* **Work instructions**:
• A. Answer each question from the sparse-view CBCT study summary:
(i) Which two kinds of procedures does the study aim to make more precise?
(ii) What is the unsupervised domain adaptation strategy called?
(iii) From how many systems did the real CBCT data used in the results come?
• B. Carry on the sparse-view CBCT study summary, starting after its final line.
##### Quoted passage
Purpose of the Study:

  • To develop a robust learning-based reconstruction algorithm for sparse-view CBCT that addresses artifacts and noise.
  • To ensure the algorithm performs well on real-world data by bridging the gap between simulated and real datasets.
  • To improve the precision of radiotherapy and interventional procedures through enhanced CBCT image quality.

Main Methods:

  • A large-scale simulated dataset was created, aligned with real data characteristics based on X-ray imaging physics.
  • An unsupervised domain adaptation strategy (FDA-Recon) was employed for deeper alignment in the feature space between simulated and real data.
  • A deep neural network with a Vision-LSTM mechanism was developed for artifact removal and noise suppression, leveraging local and global image features.

Main Results:

  • The proposed method demonstrated promising performance in artifact removal, noise suppression, and overall image restoration on real CBCT data from two systems.
##########
##### Dataset records
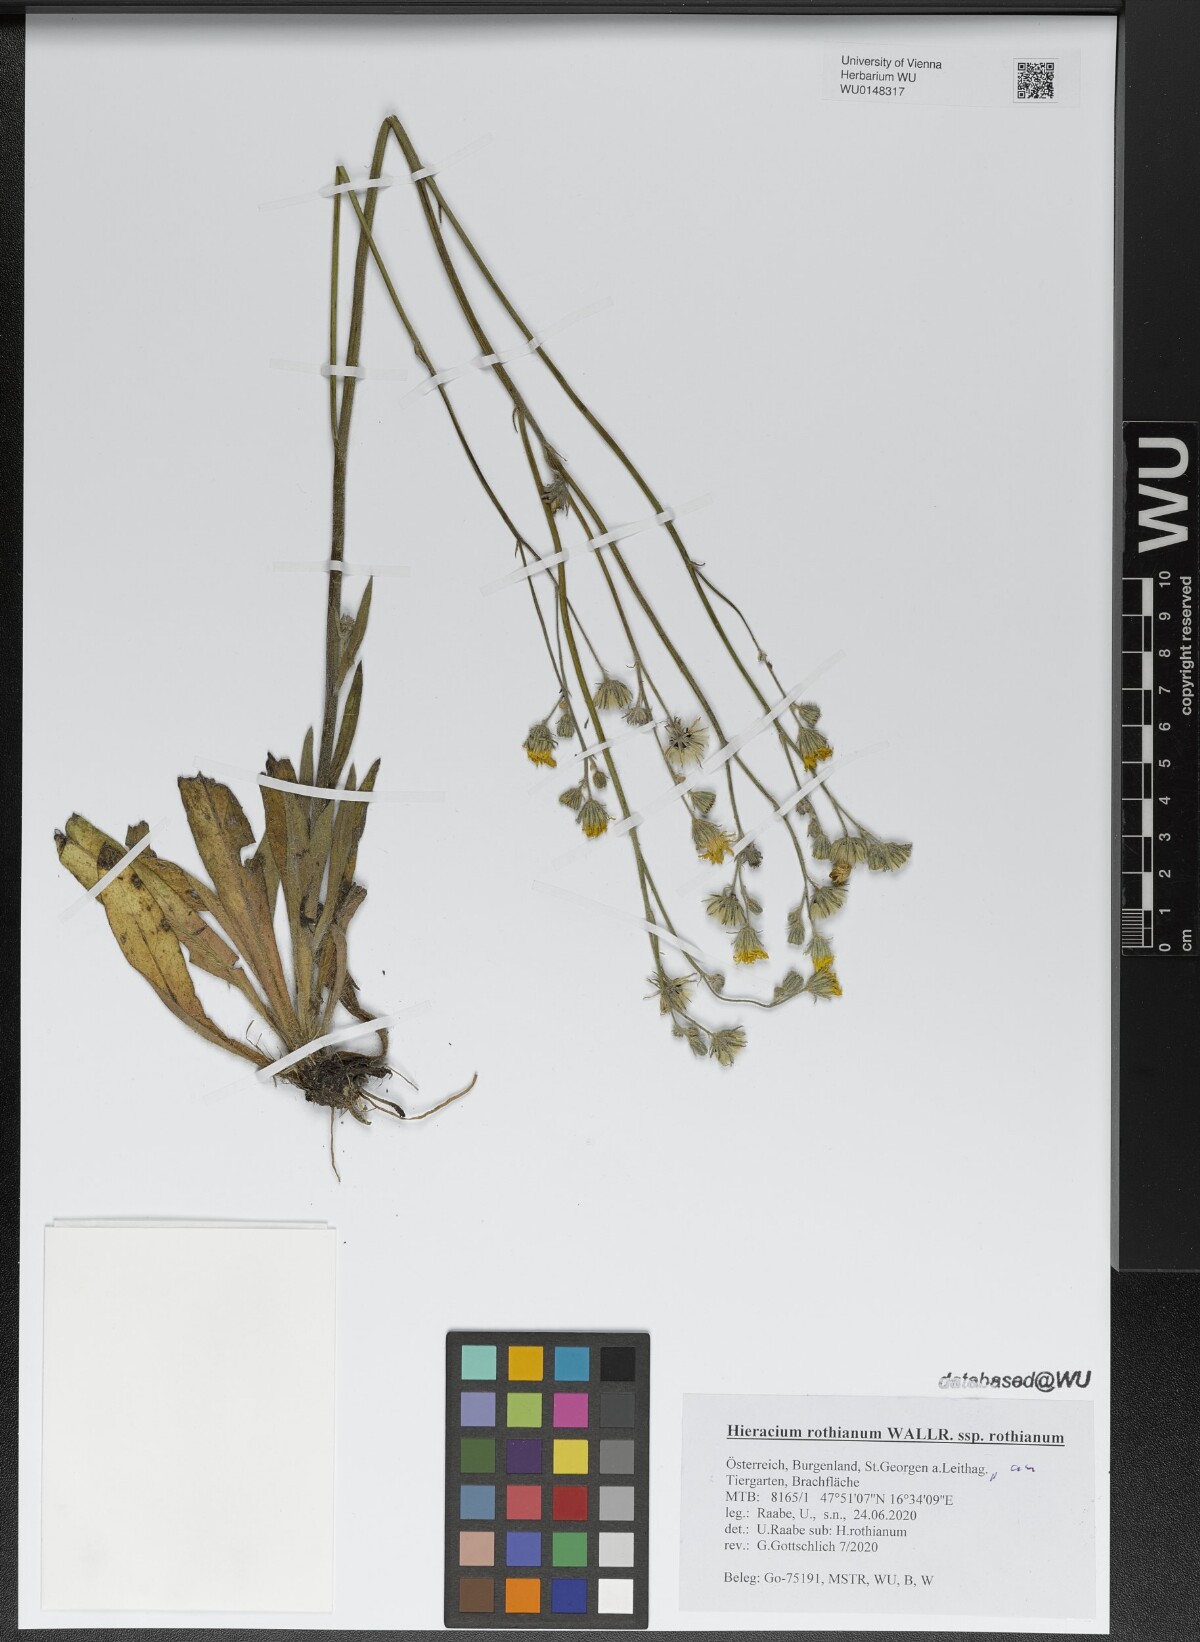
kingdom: Plantae
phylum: Tracheophyta
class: Magnoliopsida
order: Asterales
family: Asteraceae
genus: Pilosella
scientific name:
##########
* **Set of answers**:
• A.
(i) Radiotherapy and interventional procedures.
(ii) FDA-Recon.
(iii) Two.

• B.
  • FDA-Recon effectively addressed the domain gap, enabling a model trained on simulated data to maintain performance on real data.
  • The Vision-LSTM based neural network successfully exploited both local and global image dependencies for superior image restoration.

Conclusions:

  • The developed learning-based reconstruction algorithm shows significant potential for practical sparse-view CBCT applications.
  • FDA-Recon offers a viable solution for improving image quality in low-dose, sparse-view CBCT scenarios.
  • Enhanced CBCT image quality through this method can lead to more accurate radiotherapy and interventional guidance.